Seemingly unrelated, but very related at the core:
How do you spot oil slicks on the open ocean?
Answer: You look at the waves!
This is what happens when SAR imagery from planes or satellites is used to spot illegal oil dumps. The trick is, that the radar reflectivity of the sea surface depends on the presence of surface waves of a specific wavelength. And the oil slicks look dark in SAR images, because they dampen the short waves that are abundant everywhere else on the ocean. This works even with the thin contaminations that result from ships cleaning their tanks.
So, if a thin film of oil can sufficiently dampen waves with a wavelength of several centimeters, it stands to reason that a thick floating island can easily dampen waves of many meters in length.
Of course, the shore line of your floating island will go up and down with the waves, but if you go some hundred meters away from the shore, all but the largest waves should be entirely dampened out. The total dampening of a floating island should actually be more than the dampening of a rock island, because the floating island won't reflect the waves. It will actually absorb them and turn them into heat.

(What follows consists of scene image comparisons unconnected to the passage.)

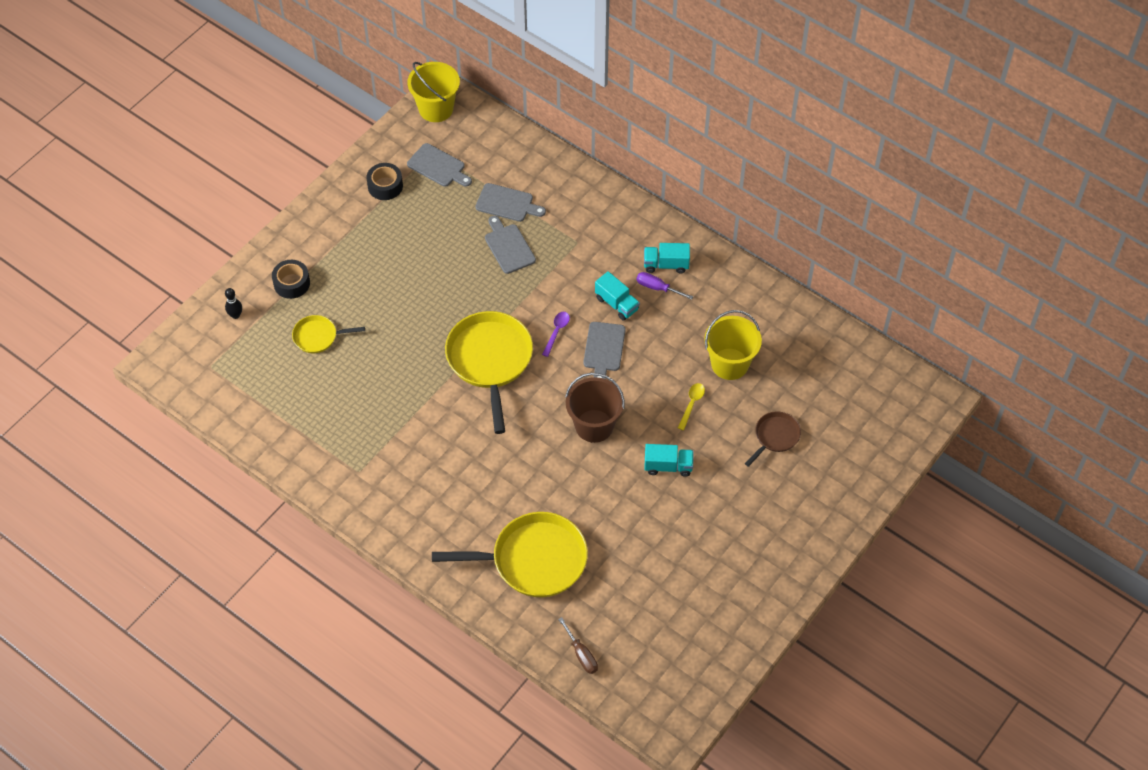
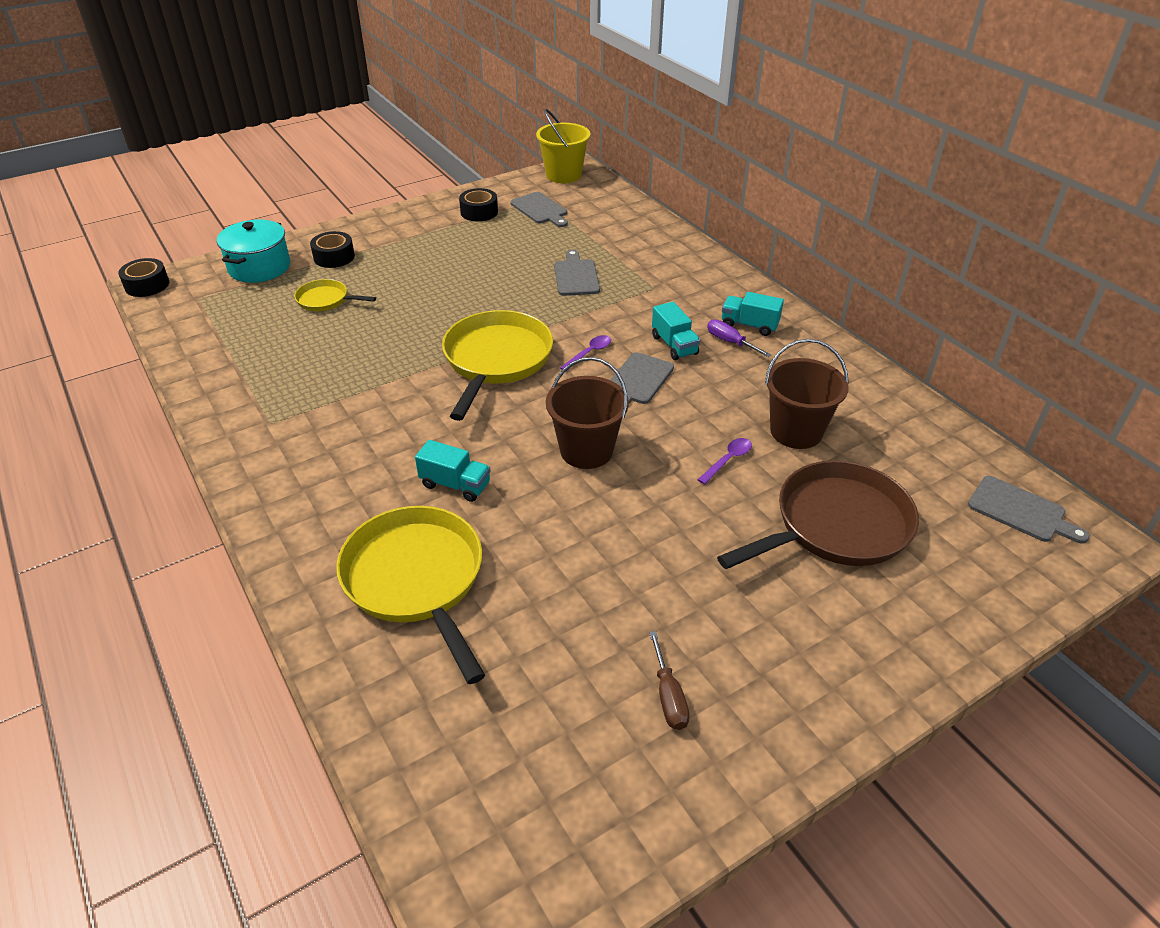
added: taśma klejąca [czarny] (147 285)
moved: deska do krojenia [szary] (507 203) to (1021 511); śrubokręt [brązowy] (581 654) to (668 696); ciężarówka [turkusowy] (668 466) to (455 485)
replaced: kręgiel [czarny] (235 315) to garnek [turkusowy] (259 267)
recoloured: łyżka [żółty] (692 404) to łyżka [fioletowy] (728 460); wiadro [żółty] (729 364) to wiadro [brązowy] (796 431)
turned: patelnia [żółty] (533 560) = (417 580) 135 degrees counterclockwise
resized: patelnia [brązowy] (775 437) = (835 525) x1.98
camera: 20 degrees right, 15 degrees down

Tsunamis are no threat to floating islands, by the way: Tsunamis are waves with extremely long wavelengths. They only become dangerous when their wavelength is reduced by the low water depths near shores. As long as there is enough water beneath a floating island, it will just move a bit up and down when a tsunami passes underneath.
Storms are a big problem for your floating islands, though. Hurricanes have immense power, and they will tear at the trees on the floating islands. And with the high equatorial temperatures, you have to expect many strong hurricanes. The hurricanes will threaten to tear your floating islands apart.
You might work around this problem by suggesting that the floating islands consist of plants with extra long horizontal roots, which actively entangle themselves with each other. They actually evolved to stabilize the floating islands. If you have a several meters thick layer of entangled roots, you should get some robustness against even hurricanes. This should work out, since the forces exerted on land by storms are similar for nearby points: The whole island will feel an enormous amount of force acting in a certain direction, but the forces trying to tear the island apart will be orders of magnitude smaller.
The greatest danger to your floating islands, however, is that they will drift between different climate zones. The ecosystem of the floating islands needs to be able to survive drastic climatic changes. They need to be able to strive with hot, wet, equatorial weather, as well as with dry sunny weather, or frosty conditions, changing on a timescale of years.
How you adapt your flora and fauna to this, is up to you. I wouldn't think, its impossible to do, but it requires some thought to come up with a sketch of an ecosystem that can tolerate such drastic climate changes. Maybe some species will drastically change their appearance with the changing climate, while some others will become extinct outside of their home climate and only survive in the form of spores. This could lead to quite some interesting dynamics, imho.